Welche psychischen Folgen kann so ein Erlebnis haben?

Es ist sicherlich traumatisierend. Die Jugendlichen werden gegebenenfalls Flashbacks und Alpträume haben. Man kann ihre Situation zum Teil mit der Situation von Kindern und Jugendlichen in Kriegsgebieten oder auf der Flucht vergleichen. Vor allem, was die Hoffnungslosigkeit angeht.

Nach meinem Wissen entwickeln nach solchen Ereignissen etwa 15 Prozent der Personen eine behandlungsbedürftige Störung. Man wird also die Kinder nicht alle zum Psychologen schicken, ihre weitere Entwicklung aber beobachten.
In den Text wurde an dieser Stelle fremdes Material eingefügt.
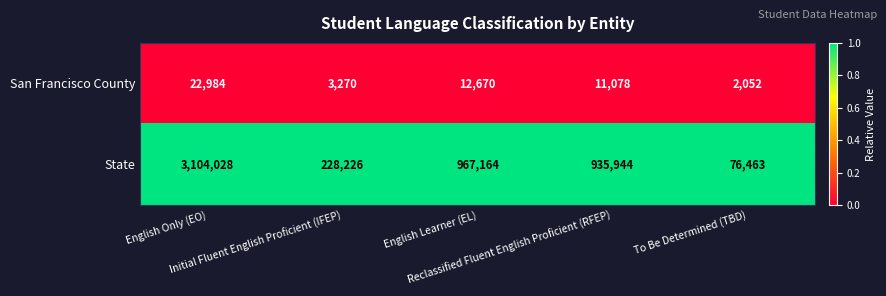

Which series has the largest range (max minus min)?

State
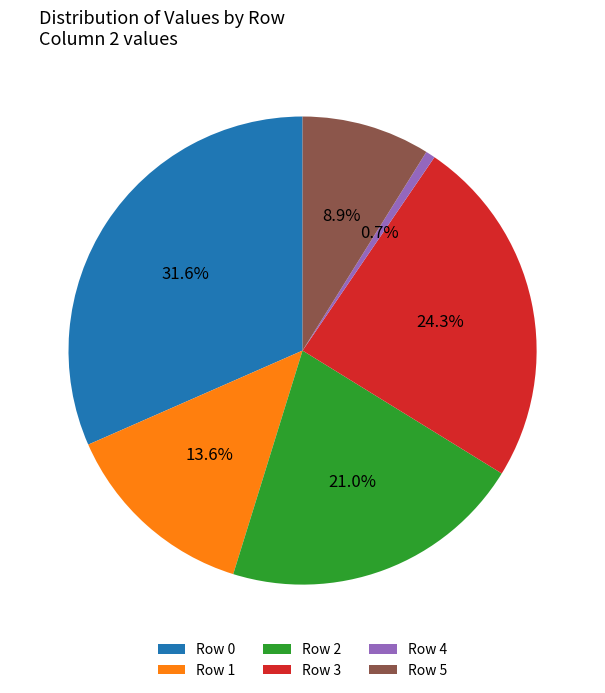

Does Row 4 account for over 50% of the chart?

No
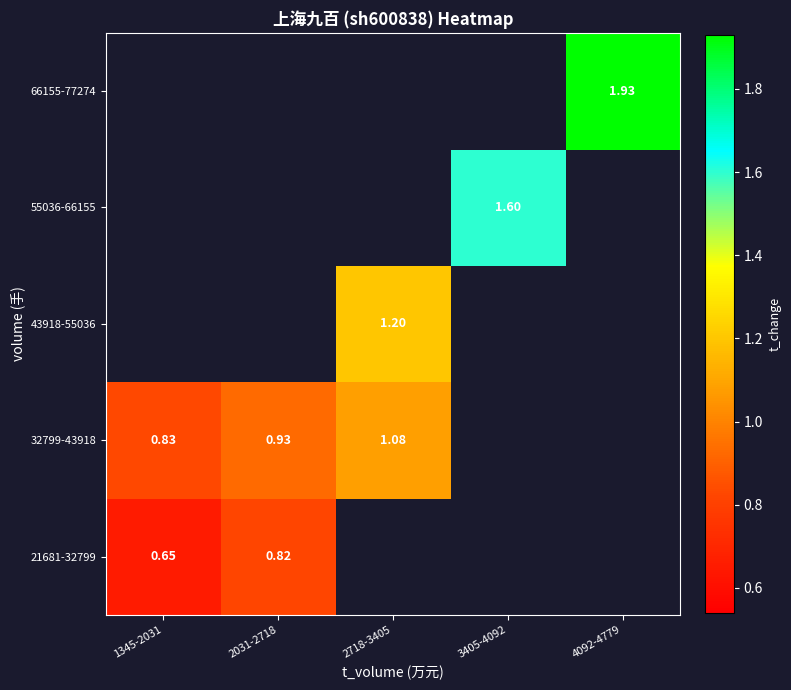

Which series has the widest spread of values?

32799-43918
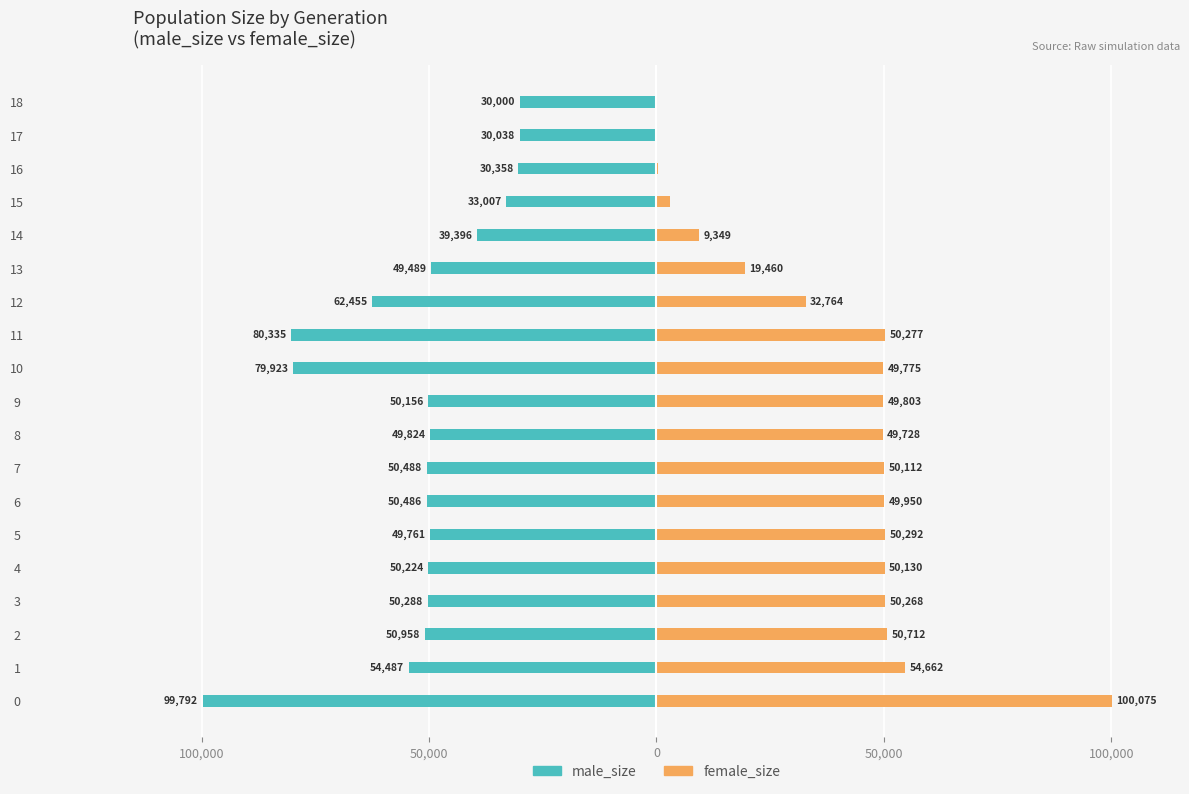

How many bars are there in each group?

2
Wichtig wäre, sie vor zu viel Presserummel zu schützen. Deshalb sehe ich es kritisch, dass die FIFA die Jugendlichen zum WM-Finale eingeladen hat.

Es wird offenbar auch weiterhin erwogen, dass die Jugendlichen und ihr Trainer zur Bergung ein Stück weit tauchen müssen. Wie gefährlich das sein kann, hat der Tod eines Retters gezeigt, der bei dem Versuch, Sauerstoffbehälter in der Höhle zu platzieren, ums Leben gekommen ist. Herr Petermeyer, Sie waren an vielen Höhlenrettungen beteiligt, bei denen wie in diesem Fall Wassereinbrüche eine Rolle spielten. Wie realistisch ist es, dass die Verunglückten aus der Höhle heraustauchen?

Der Gedanke, die Kinder bei den momentanen Verhältnissen in der Höhle tauchen zu lassen, ist absurd. Eine 140 Meter lange Tauchstrecke, von der mitunter zu hören und zu lesen ist, ist mit Sicherheit zu lang. Deswegen wird nach wie vor gepumpt. Es kann trotzdem sein, dass eine kurze Tauchstrecke bleibt. Das könnte funktionieren. Eine Höhle ist aber selbst für Taucherfahrene eine unvorstellbare Herausforderung.

Michael Petermeyer ist Facharzt für Neurochirurgie und Anästhesiologie sowie Leiter des regionalen Schmerzzentrum-Diez der Deutschen Gesellschaft für Schmerzmedizin (DGS). Er war schon an vielen Berg- und Höhlenrettungen maßgeblich beteiligt, unter anderem an der spektakulären Rettung von Johann Westhauser aus der Riesendinghöhle in den Berchtesgadener Alpen.